Search code examples
pythonselenium-webdriverweb-scrapingshadow-root

How can i handle the shadow-root (open) with selenium


Im working scrapping wallapop making a Second-hand cars listing. But Wallapop has a limit of 26 items. If you click "Ver más productos" (See more products) You can see more products on the websitewallapop ver más productos button

Im trying to find the button with this code in python:

 while True: 
        try:
            shadow_host = driver.find_element(By.CSS_SELECTOR, "walla-button") 
            shadow_root = driver.execute_script('return arguments[0].shadowRoot', shadow_host)
            skip_tutorial_button = shadow_root.find_element(By.CSS_SELECTOR, "button.walla-button__button.walla-button__button--medium.walla-button__button--tertiary.walla-button__button--neutral") 
            skip_tutorial_button.click()
        except Exception as e: 
            print("No se encontró el botón 'Ver más productos' o ya se han cargado todos los productos.") 
            break

Thats is the URL: https://es.wallapop.com/app/search?engine=gasoline&min_horse_power=1&max_horse_power=1000&min_year=2006&max_year=2024&min_km=40000&max_km=200000&min_sale_price=1000&max_sale_price=90000&gearbox=automatic,manual&brand=Honda&model=Civic&filters_source=default_filters&keywords=&category_ids=100&longitude=-3.69196&latitude=40.41956&order_by=price_high_to_low


Solution

  • Thanks to Yaroslavm's suggestion on the stackoverflow dated Apr. 7, 2024(Click on element in shadow-root Selenium Python), this solution has been accomplished. The point is to wait enough before clicking the button inside shadow DOM.

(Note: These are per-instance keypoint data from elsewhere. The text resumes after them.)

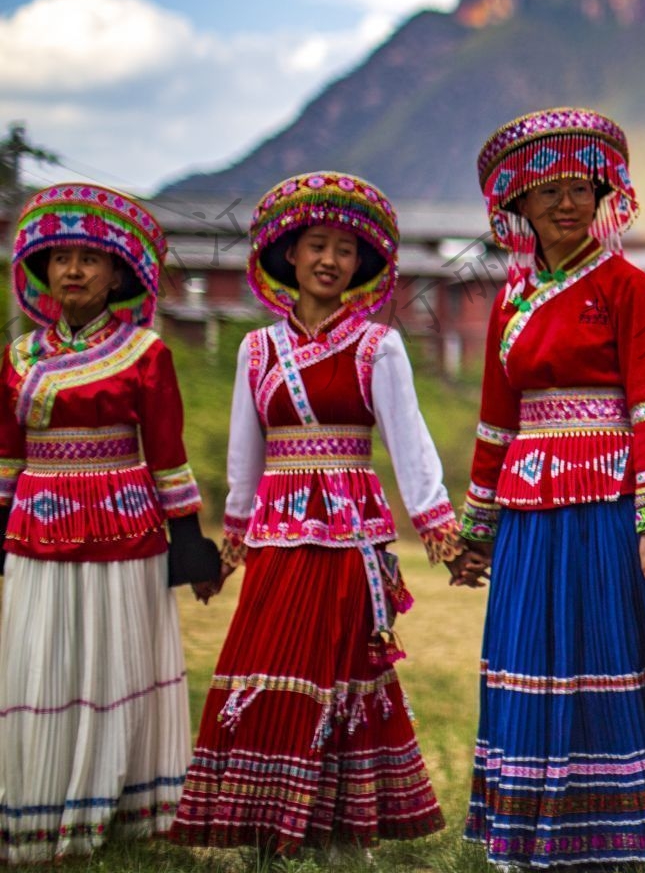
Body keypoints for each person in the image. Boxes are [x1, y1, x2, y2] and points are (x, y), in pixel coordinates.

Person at [172, 172, 460, 851]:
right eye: (316, 245)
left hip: (350, 537)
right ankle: (266, 825)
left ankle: (336, 828)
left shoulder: (376, 347)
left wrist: (439, 529)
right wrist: (229, 549)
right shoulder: (255, 350)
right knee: (267, 664)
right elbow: (244, 460)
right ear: (290, 257)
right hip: (277, 536)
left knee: (338, 671)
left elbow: (410, 442)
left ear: (361, 265)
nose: (330, 260)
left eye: (345, 249)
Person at [457, 107, 645, 869]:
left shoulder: (627, 286)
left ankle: (614, 835)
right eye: (546, 190)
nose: (565, 203)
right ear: (516, 204)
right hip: (527, 508)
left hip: (606, 503)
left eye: (580, 187)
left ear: (602, 194)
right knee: (533, 654)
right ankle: (530, 826)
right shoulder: (509, 304)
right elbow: (495, 421)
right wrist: (475, 527)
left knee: (603, 654)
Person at [0, 183, 220, 863]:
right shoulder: (17, 359)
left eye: (89, 259)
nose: (72, 271)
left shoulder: (146, 353)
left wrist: (187, 537)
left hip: (124, 526)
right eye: (60, 258)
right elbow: (7, 454)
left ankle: (120, 810)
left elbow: (167, 449)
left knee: (115, 663)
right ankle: (36, 810)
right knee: (43, 659)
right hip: (38, 527)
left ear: (118, 272)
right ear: (41, 270)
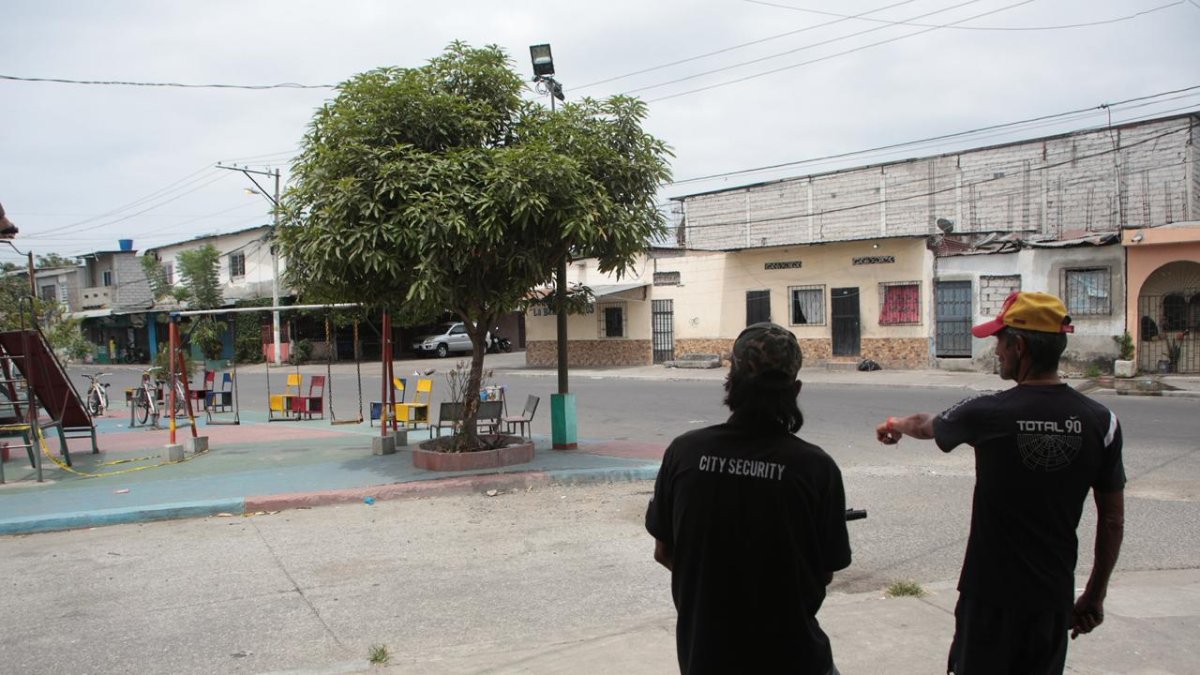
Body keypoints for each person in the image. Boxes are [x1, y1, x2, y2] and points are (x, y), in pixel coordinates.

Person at [875, 291, 1125, 675]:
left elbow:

    By the way, use of lxml.html may contribute to faster collecting of the attributes of listings.

    import lxml.html
    from selenium import webdriver
    from selenium.webdriver.common.by import By
    from selenium.webdriver.support.ui import WebDriverWait
    from selenium.webdriver.support import expected_conditions as EC
    from selenium.webdriver.common.action_chains import ActionChains
    from selenium.webdriver.common.keys import Keys
    from time import sleep
    
    driver = webdriver.Chrome()
    driver.implicitly_wait(5)
    actions = ActionChains(driver)
    url='https://es.wallapop.com/app/search?engine=gasoline&min_horse_power=1&max_horse_power=1000&min_year=2006&max_year=2024&min_km=40000&max_km=200000&min_sale_price=1000&max_sale_price=90000&gearbox=automatic,manual&brand=Honda&model=Civic&filters_source=default_filters&keywords=&category_ids=100&longitude=-3.69196&latitude=40.41956&order_by=price_high_to_low'
    
    driver.get(url)
    
    #cookie accept
    WebDriverWait(driver, 40).until(EC.element_to_be_clickable((By.XPATH,"//button[@id='onetrust-accept-btn-handler']"))).click()
    sleep(20)
    
    #click load more button
    for i in range(2):
        try:
            button =WebDriverWait(driver, 20).until(EC.presence_of_element_located((By.XPATH,"//walla-button[@id='btn-load-more']")))
        except:
            break
        else:
            driver.execute_script('arguments[0].scrollIntoView({behavior: "auto", block: "center"});', button)
            shadow = button.shadow_root#only currently works in Chromium based browsers
            button2 =WebDriverWait(shadow, 20).until(EC.element_to_be_clickable((By.CSS_SELECTOR,  "button.walla-button__button--medium")))
            button2.click()
            print('\nload more button clicked-- {}'.format(i+1))
    
    
    #load more by scrolling down
    pre_count = 0
    same_count_times = 0
    for i in range(40):
        sleep(2)
        for pd in range(20):
            actions.send_keys(Keys.PAGE_DOWN).perform()
        
        WebDriverWait(driver, 20).until(EC.presence_of_all_elements_located((By.XPATH, "//body")))
        #get whole html (by Selenium) 
        page = driver.page_source # type : text 
        #transfer to lxml
        p_root = lxml.html.fromstring(page)
        
        list_elements = p_root.xpath("//a[@class='ItemCardList__item']") 
        new_count = len(list_elements)
        print('len(list_elements): ',new_count)
        if new_count == pre_count:
            same_count_times += 1
        else:
            same_count_times = 0
        pre_count = new_count
        if same_count_times > 2:
            break
    
    while True:
        a= input('Do you close this session?')
        if a == 'y':
            break